Bohuslav Hrudička 1904 - 1942
Geboren 19.11.1904 in Třešť
Gestorben 13.4.1942 in Mauthausen
Biografie
In den Jahren 1918–1923 besuchte er das Lehrerinstitut in Brünn. Nach seiner Absolvierung arbeitete er als Fachlehrer an einigen Bürgerschulen in Hrotovice, Kreis Třebíč, und in Brünn. Er legte stufenweise Fachprüfungen ab und erhielt die Lehrbefähigung für die Fächergruppe I, II und III an Bürgerschulen (Fächergruppe I: Tschechisch, Geografie und Geschichte, Fächergruppe II: Biologie, Physik und Mathematik und Fächergruppe III: Zeichnen und geometrisches Zeichnen). Bereits als Lehrer bildete er sich ständig fort und arbeitete mit verschiedenen wissenschaftlichen Institutionen zusammen. 1931 nahm er das Studium an der Naturwissenschaftlichen Fakultät der Masaryk-Universität auf, zunächst als externer und nach dem nachträglichen Ablegen der Abiturprüfung am Realgymnasium in Třebíč dann als ordentlicher Student. Professor František Koláček (ein weiteres der zukünftigen Opfer des Konzetrationslagers Mauthausen) bemerkte bald das Talent von Hrudička und zog ihn zur Mitarbeit am Geografischen Institut und Seminar heran. 1936 promovierte Hrudička erfolgreich zum Doktor der Naturwissenschaften, wobei zum Hauptgebiet seines Interesses die Klimatologie und Meteorologie wurden. Vom 1. Februar bis 30. Juni 1937 absolvierte er ein Fachpraktikum an der Zentralanstalt für Meteorologie und Geodynamik in Wien. 1938 wurde er zum honorierten Dozenten für Meteorologie und Klimatologie an der Technischen Hochschule „Dr. Edvard Beneš“ in Brünn und ein Jahr später habitilierte er sich in demselben Fach an der Naturwissenschaftlichen Fakultät der Masaryk-Universität. Außerdem war er in vielen wissenschaftlichen Gesellschaften und Fachgesellschaften tätig. Zu nennen wäre zum Beispiel die Mährische naturwissenschaftliche Gesellschaft oder das Nationalkomitee für die Geschichte der realen und technischen Wissenschaften beim Nationalen Forschungsrat. Die fachbezogene Bibliografie von Hrudička zählt über 90 Titel einschließlich der bedeutenden Monografie Úvod do technické meteorologie (Einführung in die technische Meteorologie) (1935).

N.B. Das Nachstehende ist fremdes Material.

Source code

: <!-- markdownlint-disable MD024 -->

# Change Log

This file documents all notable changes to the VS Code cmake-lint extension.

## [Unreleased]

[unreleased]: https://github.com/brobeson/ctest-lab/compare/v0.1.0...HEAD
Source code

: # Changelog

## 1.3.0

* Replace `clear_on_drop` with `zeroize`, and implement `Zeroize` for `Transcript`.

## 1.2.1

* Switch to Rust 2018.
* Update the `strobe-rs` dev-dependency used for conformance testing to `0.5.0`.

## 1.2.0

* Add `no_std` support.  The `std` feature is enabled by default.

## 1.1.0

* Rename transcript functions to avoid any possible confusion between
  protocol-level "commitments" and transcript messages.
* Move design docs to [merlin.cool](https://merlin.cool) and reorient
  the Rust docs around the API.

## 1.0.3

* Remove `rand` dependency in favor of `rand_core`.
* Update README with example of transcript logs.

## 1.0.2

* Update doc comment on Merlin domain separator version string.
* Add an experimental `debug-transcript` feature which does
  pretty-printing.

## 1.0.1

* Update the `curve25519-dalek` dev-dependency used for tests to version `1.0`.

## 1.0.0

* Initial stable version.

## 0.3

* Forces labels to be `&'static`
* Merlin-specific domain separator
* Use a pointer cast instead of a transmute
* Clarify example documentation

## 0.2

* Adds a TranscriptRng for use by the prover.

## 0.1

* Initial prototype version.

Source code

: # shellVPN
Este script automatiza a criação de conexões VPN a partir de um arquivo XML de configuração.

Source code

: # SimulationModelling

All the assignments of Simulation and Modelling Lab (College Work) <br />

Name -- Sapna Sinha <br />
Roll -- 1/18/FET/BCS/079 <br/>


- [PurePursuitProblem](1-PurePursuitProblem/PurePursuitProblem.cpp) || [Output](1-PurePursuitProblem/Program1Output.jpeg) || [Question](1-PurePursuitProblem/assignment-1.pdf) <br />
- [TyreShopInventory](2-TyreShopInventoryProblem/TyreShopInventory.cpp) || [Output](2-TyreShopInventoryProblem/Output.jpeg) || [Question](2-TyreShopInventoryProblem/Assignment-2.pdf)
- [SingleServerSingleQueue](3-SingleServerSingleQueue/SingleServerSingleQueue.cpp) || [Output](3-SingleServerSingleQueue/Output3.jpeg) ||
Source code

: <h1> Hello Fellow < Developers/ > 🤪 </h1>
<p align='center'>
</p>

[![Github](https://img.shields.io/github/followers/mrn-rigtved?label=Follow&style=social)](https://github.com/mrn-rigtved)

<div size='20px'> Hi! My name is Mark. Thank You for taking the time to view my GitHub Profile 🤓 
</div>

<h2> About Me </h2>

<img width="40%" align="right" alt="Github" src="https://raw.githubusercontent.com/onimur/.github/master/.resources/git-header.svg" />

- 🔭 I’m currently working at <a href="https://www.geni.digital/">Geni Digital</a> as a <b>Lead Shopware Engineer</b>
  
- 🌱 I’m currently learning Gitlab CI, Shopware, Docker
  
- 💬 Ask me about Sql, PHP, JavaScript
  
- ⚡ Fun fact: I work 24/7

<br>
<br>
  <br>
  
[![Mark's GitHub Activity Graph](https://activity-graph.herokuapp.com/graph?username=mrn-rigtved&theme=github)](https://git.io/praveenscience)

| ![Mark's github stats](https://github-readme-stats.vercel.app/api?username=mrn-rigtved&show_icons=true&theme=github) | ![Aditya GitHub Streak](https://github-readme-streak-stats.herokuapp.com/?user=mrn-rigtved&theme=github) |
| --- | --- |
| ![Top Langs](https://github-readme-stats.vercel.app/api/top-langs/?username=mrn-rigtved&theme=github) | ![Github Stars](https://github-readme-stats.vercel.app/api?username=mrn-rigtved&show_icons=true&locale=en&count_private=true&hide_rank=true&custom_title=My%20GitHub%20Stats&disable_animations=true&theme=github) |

Nach der Besetzung der böhmischen Länder durch Nazi-Deutschland im März 1939 reihte sich Dozent Hrudička in die Widerstandsgruppe der Brünner Hochschullehrer ein. In seiner Wohnung organisierte er Besprechungen vor allem mit den Professoren František Koláček und František Říkovský. Wegen Teilnahme am Widerstand wurde er am 27. November 1941 verhaftet und danach im Polizeigefängnis der Gestapo im Kaunitz-Kolleg gefangen gehalten. Von hier aus wurde er am 3. Februar 1942 von den Nazisten ins Konzentrationslager Mauthausen überführt, wo er unter unmenschlichen Bedingungen im örtlichen Steinbruch arbeiten musste. Die schwere körperliche Arbeit in der Winterzeit löste bei Hrudička eine Lungenentzündung aus, deren Folgen er am 13. April desselben Jahres erlag.
Vladimír Černý
Vladimír Černý, geb. 1975 in Svitavy, studierte Geschichte und Politologie an der Masaryk-Universität in Brno. Gegenwärtig unterrichtet er extern am Lehrstuhl für Internationale Beziehungen und europäische Studien an der Fakultät für soziale Studien und am Institut für Geschichte der Philosophischen Fakultät der Masaryk-Universität.
Quellen:
Archiv der Masaryk-Universität Brünn, Fond H, Inventarnummer H III 472, mit Schreibmaschine geschrieben von Milan Drápal Brněnští geografové a jejich účast v protinacistickém odboji (Die Brünner Geografen und ihre Teilnahme am antinazistischen Widerstand). Datiert Semptember 1972.
Literatur:
František X. Halas: Nacistická perzekuce na brněnské univerzitě v letech 1939-1945 (Die nazistische Verfolgung an der Universität Brünn 1939-1945). In: Sborník prací Filozofické fakulty brněnské univerzity. C, Řada historická. Jg. 27-28, 1978-1979, Nr. C 25-26, S. 41-70.
Rudolf Musil et al.: Osobnosti Přírodovědecké fakulty Masarykovy univerzity (Persönlichkeiten der Naturwissenschaftlichen Fakultät der Masaryk-Universität). Brno 1997.